» **Document passage**:
..........
In early 2010, the Company acquired the 8,317 hectare Ağı Dağı and Kirazlı gold development projects in Turkey, which contain established mineral resources and several highly prospective exploration targets. In June 2012, the Company published a positive preliminary feasibility study for the Ağı Dağı and Kirazlı projects, showing total life of mine production of 1.5 million ounces of gold and 4.9 million ounces of silver. In addition, the Company owns the Çamyurt exploration project located approximately three kilometres (“km”) southeast of Ağı Dağı. In June 2012, the Company released an initial inferred mineral resource estimate for the Çamyurt project of 24.6 million tonnes grading 0.81 g/t Au and 4.77 g/t Ag for 640,000 ounces of gold and 3.8 million ounces of silver.
..........
» **Required action**:
Repeat word for word the portion of the passage on the Turkish gold projects between "In early 2010, the" and "3.8 million ounces of silver.", inclusive.

» **Provided information**:
..........
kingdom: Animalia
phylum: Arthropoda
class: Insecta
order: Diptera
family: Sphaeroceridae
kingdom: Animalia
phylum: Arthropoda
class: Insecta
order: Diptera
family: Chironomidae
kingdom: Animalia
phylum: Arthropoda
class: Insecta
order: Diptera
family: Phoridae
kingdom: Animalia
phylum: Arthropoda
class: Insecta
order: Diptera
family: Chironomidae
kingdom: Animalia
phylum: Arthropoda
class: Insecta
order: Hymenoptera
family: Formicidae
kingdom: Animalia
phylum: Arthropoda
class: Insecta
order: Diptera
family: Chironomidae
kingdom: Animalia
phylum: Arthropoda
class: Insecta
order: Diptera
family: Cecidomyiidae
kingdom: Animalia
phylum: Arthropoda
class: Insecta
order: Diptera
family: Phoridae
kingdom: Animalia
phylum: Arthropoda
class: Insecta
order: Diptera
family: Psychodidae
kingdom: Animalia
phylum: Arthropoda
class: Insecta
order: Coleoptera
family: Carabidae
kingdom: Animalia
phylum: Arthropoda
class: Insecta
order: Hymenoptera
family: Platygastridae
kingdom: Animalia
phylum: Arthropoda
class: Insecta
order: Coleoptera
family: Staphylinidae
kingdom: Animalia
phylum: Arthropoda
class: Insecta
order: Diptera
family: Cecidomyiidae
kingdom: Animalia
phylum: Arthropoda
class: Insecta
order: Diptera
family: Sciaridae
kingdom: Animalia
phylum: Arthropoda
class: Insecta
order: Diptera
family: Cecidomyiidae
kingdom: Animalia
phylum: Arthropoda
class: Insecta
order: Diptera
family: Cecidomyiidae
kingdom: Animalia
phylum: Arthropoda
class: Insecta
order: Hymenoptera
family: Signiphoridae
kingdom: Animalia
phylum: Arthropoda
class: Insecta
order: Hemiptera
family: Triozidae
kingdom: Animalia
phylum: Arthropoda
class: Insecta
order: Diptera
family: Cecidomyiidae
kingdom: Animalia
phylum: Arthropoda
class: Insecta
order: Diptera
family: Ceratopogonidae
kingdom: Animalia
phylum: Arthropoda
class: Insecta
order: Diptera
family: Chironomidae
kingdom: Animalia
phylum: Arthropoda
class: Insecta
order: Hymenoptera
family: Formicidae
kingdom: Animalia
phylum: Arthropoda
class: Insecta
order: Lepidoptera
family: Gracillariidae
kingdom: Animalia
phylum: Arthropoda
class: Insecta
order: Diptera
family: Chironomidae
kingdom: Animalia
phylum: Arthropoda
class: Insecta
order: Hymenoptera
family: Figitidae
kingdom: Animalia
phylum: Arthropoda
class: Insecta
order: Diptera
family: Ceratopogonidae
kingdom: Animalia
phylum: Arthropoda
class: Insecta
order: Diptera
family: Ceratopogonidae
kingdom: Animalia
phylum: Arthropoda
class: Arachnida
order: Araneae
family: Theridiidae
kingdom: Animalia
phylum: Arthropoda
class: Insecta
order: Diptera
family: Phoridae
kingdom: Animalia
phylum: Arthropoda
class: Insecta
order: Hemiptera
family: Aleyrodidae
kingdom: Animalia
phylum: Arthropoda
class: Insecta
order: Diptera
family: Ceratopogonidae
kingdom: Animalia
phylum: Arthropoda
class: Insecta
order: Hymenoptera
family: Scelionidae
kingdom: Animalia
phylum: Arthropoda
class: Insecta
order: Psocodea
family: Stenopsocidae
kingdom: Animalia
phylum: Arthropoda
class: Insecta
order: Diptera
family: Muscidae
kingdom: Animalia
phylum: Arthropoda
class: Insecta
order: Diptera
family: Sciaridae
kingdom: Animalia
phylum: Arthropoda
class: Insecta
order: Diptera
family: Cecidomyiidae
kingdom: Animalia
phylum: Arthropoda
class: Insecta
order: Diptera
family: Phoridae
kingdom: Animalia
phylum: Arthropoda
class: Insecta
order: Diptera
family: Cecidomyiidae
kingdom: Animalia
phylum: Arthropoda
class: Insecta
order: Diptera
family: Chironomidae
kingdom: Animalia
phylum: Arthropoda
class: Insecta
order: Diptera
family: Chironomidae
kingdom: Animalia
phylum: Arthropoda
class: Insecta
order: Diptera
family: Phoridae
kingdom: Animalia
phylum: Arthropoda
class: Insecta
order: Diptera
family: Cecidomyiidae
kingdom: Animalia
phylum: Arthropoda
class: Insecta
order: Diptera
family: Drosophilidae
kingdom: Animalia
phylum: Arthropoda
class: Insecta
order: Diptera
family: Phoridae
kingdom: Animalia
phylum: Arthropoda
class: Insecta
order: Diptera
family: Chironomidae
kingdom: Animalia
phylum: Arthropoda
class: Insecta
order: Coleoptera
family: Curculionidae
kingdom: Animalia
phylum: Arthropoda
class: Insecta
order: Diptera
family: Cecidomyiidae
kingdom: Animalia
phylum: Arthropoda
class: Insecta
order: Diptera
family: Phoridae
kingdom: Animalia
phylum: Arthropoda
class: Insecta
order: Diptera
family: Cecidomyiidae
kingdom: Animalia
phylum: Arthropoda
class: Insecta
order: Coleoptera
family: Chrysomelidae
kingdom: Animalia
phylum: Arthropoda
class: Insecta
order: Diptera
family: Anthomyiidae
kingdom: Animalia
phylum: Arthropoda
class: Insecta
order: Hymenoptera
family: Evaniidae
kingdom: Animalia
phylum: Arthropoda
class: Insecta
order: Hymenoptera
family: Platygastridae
..........
» **Exercise solution**:
In early 2010, the Company acquired the 8,317 hectare Ağı Dağı and Kirazlı gold development projects in Turkey, which contain established mineral resources and several highly prospective exploration targets. In June 2012, the Company published a positive preliminary feasibility study for the Ağı Dağı and Kirazlı projects, showing total life of mine production of 1.5 million ounces of gold and 4.9 million ounces of silver. In addition, the Company owns the Çamyurt exploration project located approximately three kilometres (“km”) southeast of Ağı Dağı. In June 2012, the Company released an initial inferred mineral resource estimate for the Çamyurt project of 24.6 million tonnes grading 0.81 g/t Au and 4.77 g/t Ag for 640,000 ounces of gold and 3.8 million ounces of silver.